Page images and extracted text

++++

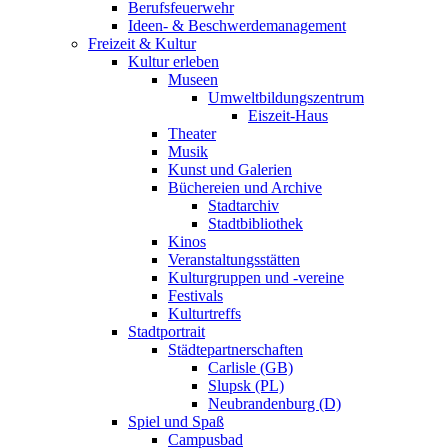
Berufsfeuerwehr
Ideen- & Beschwerdemanagement
Freizeit & Kultur
Kultur erleben
Museen
Umweltbildungszentrum
Eiszeit-Haus
Theater
Musik
Kunst und Galerien
Büchereien und Archive
Stadtarchiv
Stadtbibliothek
Kinos
Veranstaltungsstätten
Kulturgruppen und -vereine
Festivals
Kulturtreffs
Stadtportrait
Städtepartnerschaften
Carlisle (GB)
Slupsk (PL)
Neubrandenburg (D)
Spiel und Spaß
Campusbad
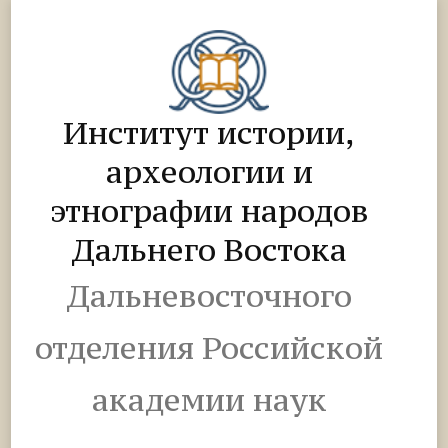
Институт истории,
археологии и
этнографии народов
Дальнего Востока
Дальневосточного
отделения Российской
академии наук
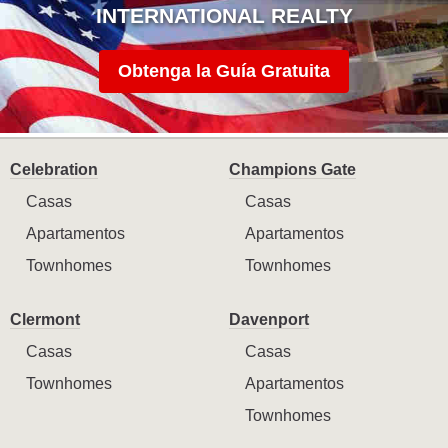
INTERNATIONAL REALTY
Obtenga la Guía Gratuita
Celebration
Champions Gate
Casas
Casas
Apartamentos
Apartamentos
Townhomes
Townhomes
Clermont
Davenport
Casas
Casas
Townhomes
Apartamentos
Townhomes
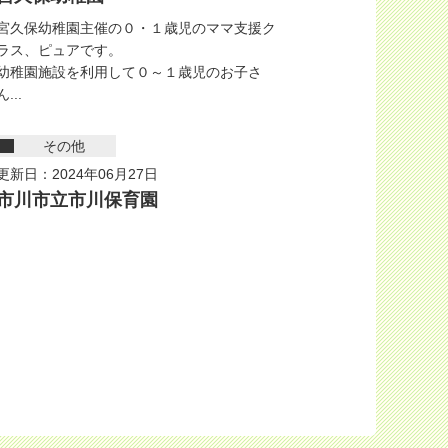
宮久保幼稚園主催の０・１歳児のママ支援ク
ラス、ピュアです。
幼稚園施設を利用して０～１歳児のお子さ
ん...
その他
更新日：2024年06月27日
市川市立市川保育園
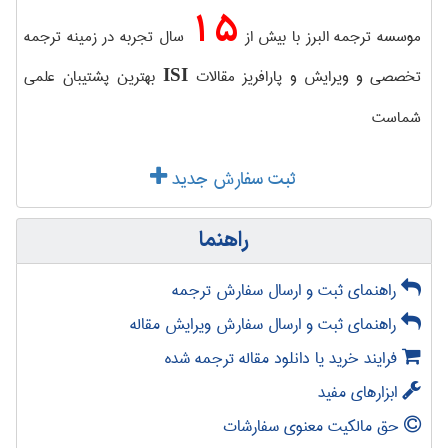
15
موسسه ترجمه البرز با بیش از
سال تجربه در زمینه ترجمه
تخصصی و ویرایش و پارافریز مقالات
بهترین پشتیبان علمی
ISI
شماست
ثبت سفارش جدید
راهنما
راهنمای ثبت و ارسال سفارش ترجمه
راهنمای ثبت و ارسال سفارش ویرایش مقاله
فرایند خرید یا دانلود مقاله ترجمه شده
ابزارهای مفید
حق مالکیت معنوی سفارشات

++++

WORK ORDER: Every line above that includes the word "ترجمه" should be listed.

OUTPUT BELOW:
موسسه ترجمه البرز با بیش از
سال تجربه در زمینه ترجمه
راهنمای ثبت و ارسال سفارش ترجمه
فرایند خرید یا دانلود مقاله ترجمه شده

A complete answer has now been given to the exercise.